Because the definition of pairwise syntenic blocks is very strict, it is assumed that this order reflects accurately the order and orientation of genes in their last common ancestor. Merging pairwise syntenic blocks solves the problem of gene losses or duplications in terminal branches of the tree that disrupt the above definition.

Conserved Non-coding Elements (CNEs)

CNEs were computed from multiple alignments between 46 vertebrate genomes projected on the human genome, generated using multiz and other tools by the UCSC and Penn State Bioinformatics groups, and made available on the UCSC web site.
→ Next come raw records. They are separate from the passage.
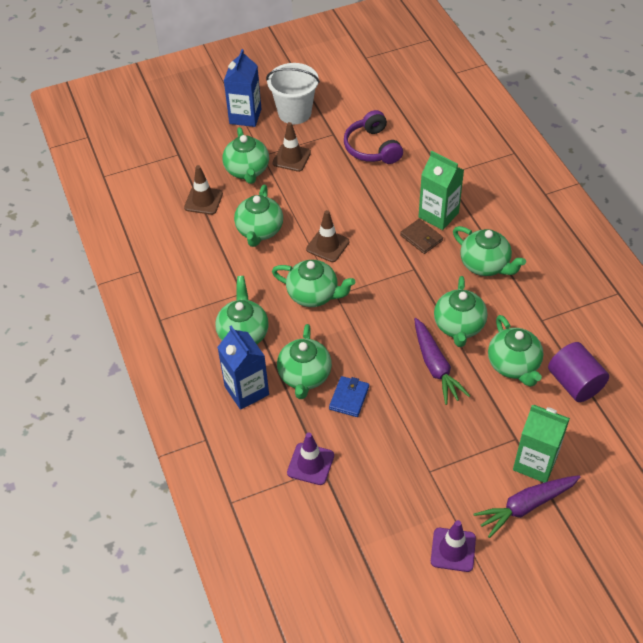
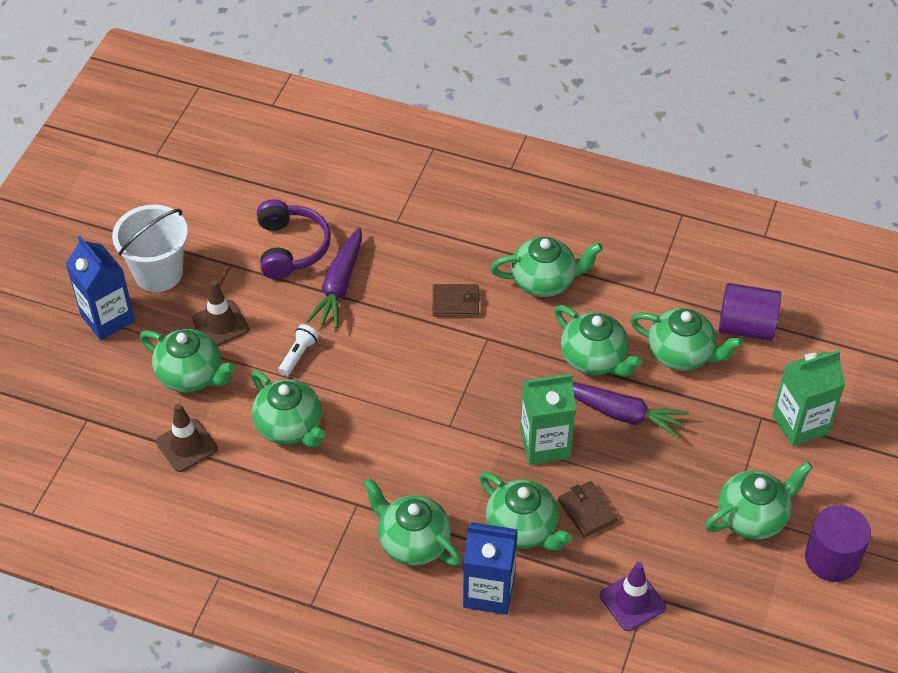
camera: 50 degrees left, 0 degrees up
green teapot [272,260,355,307] -> green teapot moved to [705,461,813,540]
brown traffic cone [306,210,349,262] -> none
blue wallet [329,376,369,417] -> brown wallet [558,481,617,538]
purple headphones [344,110,403,164] -> purple headphones turned 120 degrees counterclockwise [257,199,331,279]
green carton [418,151,464,230] -> green carton moved to [520,374,576,465]
purple traffic cone [431,520,476,572] -> purple cylinder [805,505,871,582]
purple carrot [474,475,580,538] -> purple carrot moved to [307,228,362,328]
none -> white flashlight [278,324,319,376]

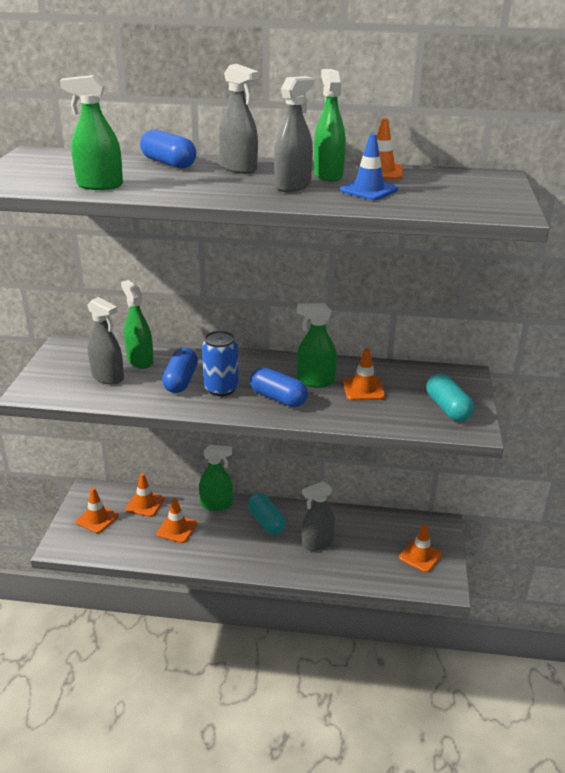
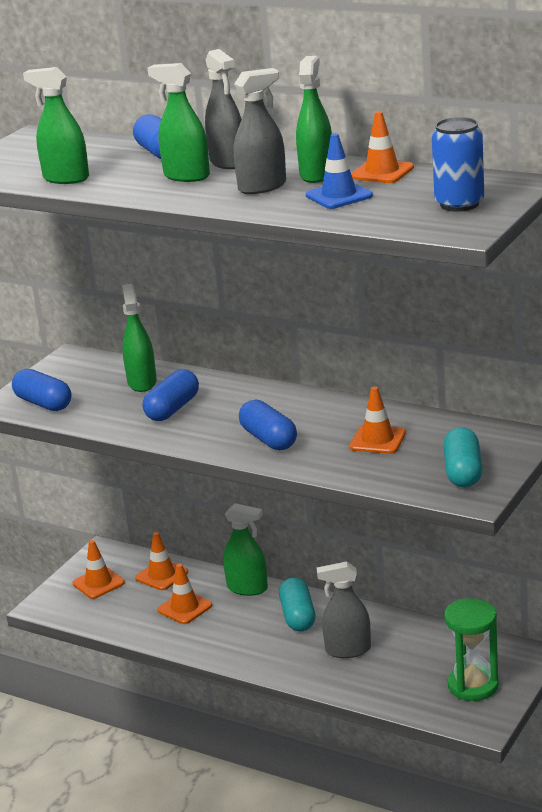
camera: 25 degrees right, 5 degrees down
grey spray bottle [87,297,124,385] -> none
blue can [202,331,239,396] -> blue can moved to [432,117,484,212]
green spray bottle [297,303,337,387] -> green spray bottle moved to [147,63,210,182]
orange traffic cone [399,524,442,573] -> green hourglass [444,598,499,701]
none -> blue capsule [12,369,71,411]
The current algorithm scans the alignment and looks for conserved regions of a minimal length (10bp) and identity (90%) and extends them by accepting up to 3 non-conserved columns on each side (less than 88% of identity). This algorithm does not require a fixed set of key species in the alignment, but instead a minimal number – eight – of them. The displayed CNEs are filtered on a minimal size (20bp). CNEs are excluded from regions overlapping protein coding sequences in all of the species considered. By convention, intronic CNEs are displayed on the right-hand side of the gene in which they are included.

A "mouse-over" the CNE may highlight a neighbouring gene. In these cases, the CNE is a predicted regulatory enhancer, and the highlighted gene is a predicted target of this enhancers (M. Naville et al. submitted). Only CNEs showing a high linkage score (score > 0.9) to their target human gene are displayed in Genomicus.